Tagore is relaxed, surrounded by students, or with his granddaughter, and even when posed in a group with girls, or Buddhist monks, or overseas guests. Hoppé records classes under the trees from different angles, ironically catching the university buildings in the distance, as girls and boys, seated separately in the latticed shade of neem or mango trees, struggle with maths and history. The camera captures the shine of water and the haunting solitude of palm trees on the horizon as typical Bengal countryside, and bamboo trees bend to form the frame for another image where two figures with bundles on their heads stride through a flat, tree-bordered landscape suffused with a dreamy light. One photograph looks on to the daoa of a long mud hut with its bamboo pillars and tiled roof from a slightly sideways angle, as if to preserve the elegance of Bengal’s cottages in the rhythmic black, white and median tones created by dark overhanging leaves and peeping light. Hoppé’s love for the beauty of Bengal’s scenery is expressed in a photograph where four unnamed figures look across the countryside stretching to the horizon from the corner of a terrace, their backs to the camera.

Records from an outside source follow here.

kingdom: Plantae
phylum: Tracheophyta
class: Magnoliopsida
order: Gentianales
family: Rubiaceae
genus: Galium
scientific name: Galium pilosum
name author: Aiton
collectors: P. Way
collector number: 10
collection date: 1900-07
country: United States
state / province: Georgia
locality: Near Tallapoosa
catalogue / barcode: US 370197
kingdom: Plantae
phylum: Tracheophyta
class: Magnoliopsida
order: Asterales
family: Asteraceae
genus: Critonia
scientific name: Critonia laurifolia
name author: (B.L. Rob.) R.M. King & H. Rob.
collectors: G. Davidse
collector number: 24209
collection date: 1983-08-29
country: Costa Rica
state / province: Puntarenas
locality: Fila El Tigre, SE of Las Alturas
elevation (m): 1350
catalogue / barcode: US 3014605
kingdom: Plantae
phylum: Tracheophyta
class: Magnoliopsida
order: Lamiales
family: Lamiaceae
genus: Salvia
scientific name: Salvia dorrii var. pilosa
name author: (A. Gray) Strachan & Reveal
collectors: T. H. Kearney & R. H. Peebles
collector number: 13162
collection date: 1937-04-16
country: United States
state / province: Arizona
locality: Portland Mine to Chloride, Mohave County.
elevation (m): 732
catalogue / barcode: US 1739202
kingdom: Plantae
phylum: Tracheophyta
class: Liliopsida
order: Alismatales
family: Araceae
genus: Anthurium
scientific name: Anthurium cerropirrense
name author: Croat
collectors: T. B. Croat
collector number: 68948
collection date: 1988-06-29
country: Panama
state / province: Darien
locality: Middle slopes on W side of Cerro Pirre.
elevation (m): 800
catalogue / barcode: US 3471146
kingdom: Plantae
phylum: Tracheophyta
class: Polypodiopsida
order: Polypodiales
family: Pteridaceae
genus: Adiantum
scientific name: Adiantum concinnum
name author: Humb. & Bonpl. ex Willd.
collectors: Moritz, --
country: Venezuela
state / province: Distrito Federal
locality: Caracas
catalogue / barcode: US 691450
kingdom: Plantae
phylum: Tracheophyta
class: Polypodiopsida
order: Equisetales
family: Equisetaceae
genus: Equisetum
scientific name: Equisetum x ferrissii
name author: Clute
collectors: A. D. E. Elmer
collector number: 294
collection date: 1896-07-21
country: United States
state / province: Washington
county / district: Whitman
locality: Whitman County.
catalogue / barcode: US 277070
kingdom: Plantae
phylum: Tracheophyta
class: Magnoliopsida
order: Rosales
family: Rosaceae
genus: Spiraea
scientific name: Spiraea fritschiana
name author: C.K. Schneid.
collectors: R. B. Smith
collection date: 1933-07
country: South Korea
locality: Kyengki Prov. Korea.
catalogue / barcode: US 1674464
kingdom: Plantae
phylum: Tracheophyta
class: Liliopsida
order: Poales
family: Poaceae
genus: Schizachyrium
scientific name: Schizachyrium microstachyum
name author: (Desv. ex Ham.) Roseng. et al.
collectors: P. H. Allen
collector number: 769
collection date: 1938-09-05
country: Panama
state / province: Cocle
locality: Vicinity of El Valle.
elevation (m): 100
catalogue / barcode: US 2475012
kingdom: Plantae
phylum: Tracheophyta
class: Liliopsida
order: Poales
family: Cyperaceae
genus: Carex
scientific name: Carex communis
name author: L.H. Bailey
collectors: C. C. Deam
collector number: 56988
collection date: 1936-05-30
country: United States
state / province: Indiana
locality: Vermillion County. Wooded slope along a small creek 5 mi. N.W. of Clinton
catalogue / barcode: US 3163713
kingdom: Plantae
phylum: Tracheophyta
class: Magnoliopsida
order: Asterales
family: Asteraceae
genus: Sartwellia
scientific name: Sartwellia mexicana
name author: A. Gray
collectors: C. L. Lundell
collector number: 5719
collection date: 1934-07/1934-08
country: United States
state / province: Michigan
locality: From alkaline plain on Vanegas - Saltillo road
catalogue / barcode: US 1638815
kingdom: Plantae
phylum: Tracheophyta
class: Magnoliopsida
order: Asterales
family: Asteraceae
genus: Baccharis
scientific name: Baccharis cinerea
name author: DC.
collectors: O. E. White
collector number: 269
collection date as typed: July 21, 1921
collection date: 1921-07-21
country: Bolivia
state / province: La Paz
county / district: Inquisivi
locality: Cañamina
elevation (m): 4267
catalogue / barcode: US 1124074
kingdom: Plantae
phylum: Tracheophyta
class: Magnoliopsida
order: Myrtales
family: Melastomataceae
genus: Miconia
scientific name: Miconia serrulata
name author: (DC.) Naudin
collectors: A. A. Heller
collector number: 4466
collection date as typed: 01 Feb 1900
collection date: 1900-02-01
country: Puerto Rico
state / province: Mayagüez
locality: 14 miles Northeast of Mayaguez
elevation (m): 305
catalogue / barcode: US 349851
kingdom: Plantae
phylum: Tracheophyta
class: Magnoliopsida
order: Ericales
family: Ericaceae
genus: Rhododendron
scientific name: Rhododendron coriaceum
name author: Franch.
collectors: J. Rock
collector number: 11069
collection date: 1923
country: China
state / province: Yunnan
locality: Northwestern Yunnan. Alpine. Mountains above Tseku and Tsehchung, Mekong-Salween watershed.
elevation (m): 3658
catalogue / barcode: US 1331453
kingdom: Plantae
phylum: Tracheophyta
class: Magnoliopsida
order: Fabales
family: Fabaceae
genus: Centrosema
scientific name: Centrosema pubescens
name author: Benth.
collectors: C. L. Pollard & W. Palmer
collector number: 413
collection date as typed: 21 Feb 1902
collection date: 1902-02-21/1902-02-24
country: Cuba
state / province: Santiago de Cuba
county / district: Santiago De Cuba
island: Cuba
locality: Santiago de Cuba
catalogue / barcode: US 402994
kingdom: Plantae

Beside the unusual photograph of Amiya Chakravarty with his family, and another of his Danish wife playing with their baby, is the far more well-known profile of Abanindranath Tagore on his easy-chair. But the viewer may be disappointed in the sparseness of the titles, the lack of names and locations — Abanindranath could hardly have been in Santiniketan in 1929 with the beautiful frontage of his southern balcony reproduced before him. It may have to do with the fact that Hoppé’s work, however popular during his lifetime, had long been forgotten, and is undergoing a revival in recent years. It is a varied and huge collection. But that cannot explain the dearth of information regarding photographs of Tagore and Santiniketan in an exhibition held in Calcutta.